• [ACTIVITY] Look through the records, and whenever a line includes the word "lists", copy it.

• [AVAILABLE DATA]
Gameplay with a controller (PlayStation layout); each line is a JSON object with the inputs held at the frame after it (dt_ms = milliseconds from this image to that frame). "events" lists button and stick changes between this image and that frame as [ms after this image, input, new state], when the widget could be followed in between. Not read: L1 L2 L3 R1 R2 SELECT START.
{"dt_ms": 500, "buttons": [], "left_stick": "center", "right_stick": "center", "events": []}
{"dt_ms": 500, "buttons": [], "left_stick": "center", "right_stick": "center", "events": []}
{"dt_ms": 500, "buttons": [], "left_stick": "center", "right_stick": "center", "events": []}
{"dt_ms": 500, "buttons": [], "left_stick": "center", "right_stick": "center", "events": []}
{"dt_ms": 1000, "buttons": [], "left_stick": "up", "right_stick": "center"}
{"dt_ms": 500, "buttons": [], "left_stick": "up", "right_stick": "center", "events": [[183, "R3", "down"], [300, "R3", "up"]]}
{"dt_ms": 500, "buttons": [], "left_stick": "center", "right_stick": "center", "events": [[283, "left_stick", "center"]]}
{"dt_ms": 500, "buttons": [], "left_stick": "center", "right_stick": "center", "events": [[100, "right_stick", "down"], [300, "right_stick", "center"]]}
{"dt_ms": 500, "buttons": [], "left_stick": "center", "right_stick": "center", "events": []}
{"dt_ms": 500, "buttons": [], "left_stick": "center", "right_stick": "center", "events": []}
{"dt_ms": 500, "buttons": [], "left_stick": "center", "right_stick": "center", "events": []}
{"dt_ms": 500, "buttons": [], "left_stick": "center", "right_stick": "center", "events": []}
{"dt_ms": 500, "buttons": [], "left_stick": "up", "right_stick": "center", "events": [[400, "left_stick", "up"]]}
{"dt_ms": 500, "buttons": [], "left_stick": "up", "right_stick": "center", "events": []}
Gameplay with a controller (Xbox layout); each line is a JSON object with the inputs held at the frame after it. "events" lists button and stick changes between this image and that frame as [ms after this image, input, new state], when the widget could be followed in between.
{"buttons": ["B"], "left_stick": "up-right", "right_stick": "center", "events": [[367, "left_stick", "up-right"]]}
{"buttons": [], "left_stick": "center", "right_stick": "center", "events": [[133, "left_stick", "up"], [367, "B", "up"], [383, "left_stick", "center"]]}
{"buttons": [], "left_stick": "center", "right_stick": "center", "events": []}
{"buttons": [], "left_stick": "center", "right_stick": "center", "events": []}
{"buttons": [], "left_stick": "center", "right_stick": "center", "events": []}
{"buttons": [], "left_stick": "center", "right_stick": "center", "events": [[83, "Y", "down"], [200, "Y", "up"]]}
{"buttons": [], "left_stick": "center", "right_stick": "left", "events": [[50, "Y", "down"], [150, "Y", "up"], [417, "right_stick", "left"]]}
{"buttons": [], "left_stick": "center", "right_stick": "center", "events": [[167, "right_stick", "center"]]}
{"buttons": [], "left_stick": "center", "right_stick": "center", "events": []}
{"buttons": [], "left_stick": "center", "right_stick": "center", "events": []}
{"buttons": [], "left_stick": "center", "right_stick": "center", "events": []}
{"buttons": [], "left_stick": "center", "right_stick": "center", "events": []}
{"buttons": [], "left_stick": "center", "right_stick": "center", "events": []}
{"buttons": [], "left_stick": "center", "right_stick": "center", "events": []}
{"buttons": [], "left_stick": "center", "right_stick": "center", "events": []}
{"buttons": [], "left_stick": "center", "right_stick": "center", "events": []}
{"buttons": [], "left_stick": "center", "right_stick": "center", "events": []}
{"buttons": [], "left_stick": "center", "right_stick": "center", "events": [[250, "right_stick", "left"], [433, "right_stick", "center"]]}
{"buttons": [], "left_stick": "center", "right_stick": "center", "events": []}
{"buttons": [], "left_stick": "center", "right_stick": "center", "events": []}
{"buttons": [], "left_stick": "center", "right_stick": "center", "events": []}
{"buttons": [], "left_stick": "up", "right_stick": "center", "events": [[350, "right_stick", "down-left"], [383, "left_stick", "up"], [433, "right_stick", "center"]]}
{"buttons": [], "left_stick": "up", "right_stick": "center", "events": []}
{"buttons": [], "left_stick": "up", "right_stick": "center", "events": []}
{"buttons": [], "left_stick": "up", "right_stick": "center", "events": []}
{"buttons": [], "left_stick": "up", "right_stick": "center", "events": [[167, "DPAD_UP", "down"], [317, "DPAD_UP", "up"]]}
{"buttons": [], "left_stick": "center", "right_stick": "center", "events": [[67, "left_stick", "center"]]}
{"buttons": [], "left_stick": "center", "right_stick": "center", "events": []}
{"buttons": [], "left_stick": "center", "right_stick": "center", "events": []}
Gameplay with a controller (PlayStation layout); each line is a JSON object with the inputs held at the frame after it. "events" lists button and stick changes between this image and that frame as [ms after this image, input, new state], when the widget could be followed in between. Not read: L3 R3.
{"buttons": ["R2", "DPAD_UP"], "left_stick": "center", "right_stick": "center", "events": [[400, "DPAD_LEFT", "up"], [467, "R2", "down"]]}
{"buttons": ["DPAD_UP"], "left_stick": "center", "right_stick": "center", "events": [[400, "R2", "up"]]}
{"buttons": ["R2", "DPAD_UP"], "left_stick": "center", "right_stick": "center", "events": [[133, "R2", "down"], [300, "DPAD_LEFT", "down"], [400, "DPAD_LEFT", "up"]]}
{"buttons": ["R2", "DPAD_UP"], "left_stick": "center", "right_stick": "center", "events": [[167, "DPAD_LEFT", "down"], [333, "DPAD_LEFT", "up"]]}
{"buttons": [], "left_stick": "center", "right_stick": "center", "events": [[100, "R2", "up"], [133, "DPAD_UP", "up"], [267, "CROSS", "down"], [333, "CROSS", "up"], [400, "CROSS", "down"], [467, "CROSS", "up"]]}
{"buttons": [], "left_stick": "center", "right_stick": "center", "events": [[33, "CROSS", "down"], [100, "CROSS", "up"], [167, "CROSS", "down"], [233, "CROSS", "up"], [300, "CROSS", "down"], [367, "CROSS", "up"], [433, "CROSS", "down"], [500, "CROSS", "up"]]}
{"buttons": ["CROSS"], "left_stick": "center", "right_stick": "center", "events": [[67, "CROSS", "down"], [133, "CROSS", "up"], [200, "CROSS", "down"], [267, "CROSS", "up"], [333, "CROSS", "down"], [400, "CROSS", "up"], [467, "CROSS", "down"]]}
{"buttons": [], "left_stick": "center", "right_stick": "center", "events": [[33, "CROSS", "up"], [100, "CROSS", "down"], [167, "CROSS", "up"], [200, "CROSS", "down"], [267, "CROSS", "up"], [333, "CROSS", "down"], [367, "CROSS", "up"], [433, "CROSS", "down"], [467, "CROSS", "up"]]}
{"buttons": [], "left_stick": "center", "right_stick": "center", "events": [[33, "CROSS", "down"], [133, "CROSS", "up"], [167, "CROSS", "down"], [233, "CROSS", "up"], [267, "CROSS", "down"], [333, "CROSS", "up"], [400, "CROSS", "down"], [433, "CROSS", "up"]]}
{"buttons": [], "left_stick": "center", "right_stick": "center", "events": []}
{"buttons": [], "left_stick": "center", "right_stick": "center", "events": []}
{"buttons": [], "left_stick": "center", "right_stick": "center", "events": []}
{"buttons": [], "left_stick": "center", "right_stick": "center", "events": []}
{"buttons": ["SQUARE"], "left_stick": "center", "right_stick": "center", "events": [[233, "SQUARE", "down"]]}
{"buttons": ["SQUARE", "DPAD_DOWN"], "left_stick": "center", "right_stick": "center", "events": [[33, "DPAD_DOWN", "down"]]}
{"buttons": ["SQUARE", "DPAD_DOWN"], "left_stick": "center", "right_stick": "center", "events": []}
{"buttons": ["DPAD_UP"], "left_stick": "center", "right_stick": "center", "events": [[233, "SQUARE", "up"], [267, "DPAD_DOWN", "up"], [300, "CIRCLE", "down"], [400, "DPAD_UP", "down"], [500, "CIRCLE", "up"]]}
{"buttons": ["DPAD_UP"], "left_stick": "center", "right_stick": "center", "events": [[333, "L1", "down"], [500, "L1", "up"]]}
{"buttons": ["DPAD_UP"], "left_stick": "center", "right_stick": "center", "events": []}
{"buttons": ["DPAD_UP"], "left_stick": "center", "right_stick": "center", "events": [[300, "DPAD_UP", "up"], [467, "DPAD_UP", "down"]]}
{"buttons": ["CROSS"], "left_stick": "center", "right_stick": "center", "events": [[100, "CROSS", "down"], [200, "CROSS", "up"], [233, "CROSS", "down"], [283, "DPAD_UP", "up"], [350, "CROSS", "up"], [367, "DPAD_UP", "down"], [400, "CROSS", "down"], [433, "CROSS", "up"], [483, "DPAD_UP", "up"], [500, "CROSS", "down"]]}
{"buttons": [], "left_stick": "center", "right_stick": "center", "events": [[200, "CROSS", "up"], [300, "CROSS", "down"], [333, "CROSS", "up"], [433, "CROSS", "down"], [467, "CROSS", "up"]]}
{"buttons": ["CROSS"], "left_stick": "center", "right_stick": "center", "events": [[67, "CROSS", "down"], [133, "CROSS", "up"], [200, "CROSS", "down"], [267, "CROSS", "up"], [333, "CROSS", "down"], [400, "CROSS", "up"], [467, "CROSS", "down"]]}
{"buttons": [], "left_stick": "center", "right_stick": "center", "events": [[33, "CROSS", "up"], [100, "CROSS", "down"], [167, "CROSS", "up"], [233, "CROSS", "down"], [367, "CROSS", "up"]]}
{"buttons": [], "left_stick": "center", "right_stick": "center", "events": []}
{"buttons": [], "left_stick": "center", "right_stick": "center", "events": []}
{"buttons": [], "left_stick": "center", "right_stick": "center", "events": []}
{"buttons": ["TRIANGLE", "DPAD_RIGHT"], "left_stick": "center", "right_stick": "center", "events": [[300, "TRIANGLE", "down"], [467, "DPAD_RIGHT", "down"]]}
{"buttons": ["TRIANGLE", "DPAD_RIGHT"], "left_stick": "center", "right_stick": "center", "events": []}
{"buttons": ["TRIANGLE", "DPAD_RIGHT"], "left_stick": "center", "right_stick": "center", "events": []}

• [RESULT OF THIS TASK]
Gameplay with a controller (PlayStation layout); each line is a JSON object with the inputs held at the frame after it (dt_ms = milliseconds from this image to that frame). "events" lists button and stick changes between this image and that frame as [ms after this image, input, new state], when the widget could be followed in between. Not read: L1 L2 L3 R1 R2 SELECT START.
Gameplay with a controller (Xbox layout); each line is a JSON object with the inputs held at the frame after it. "events" lists button and stick changes between this image and that frame as [ms after this image, input, new state], when the widget could be followed in between.
Gameplay with a controller (PlayStation layout); each line is a JSON object with the inputs held at the frame after it. "events" lists button and stick changes between this image and that frame as [ms after this image, input, new state], when the widget could be followed in between. Not read: L3 R3.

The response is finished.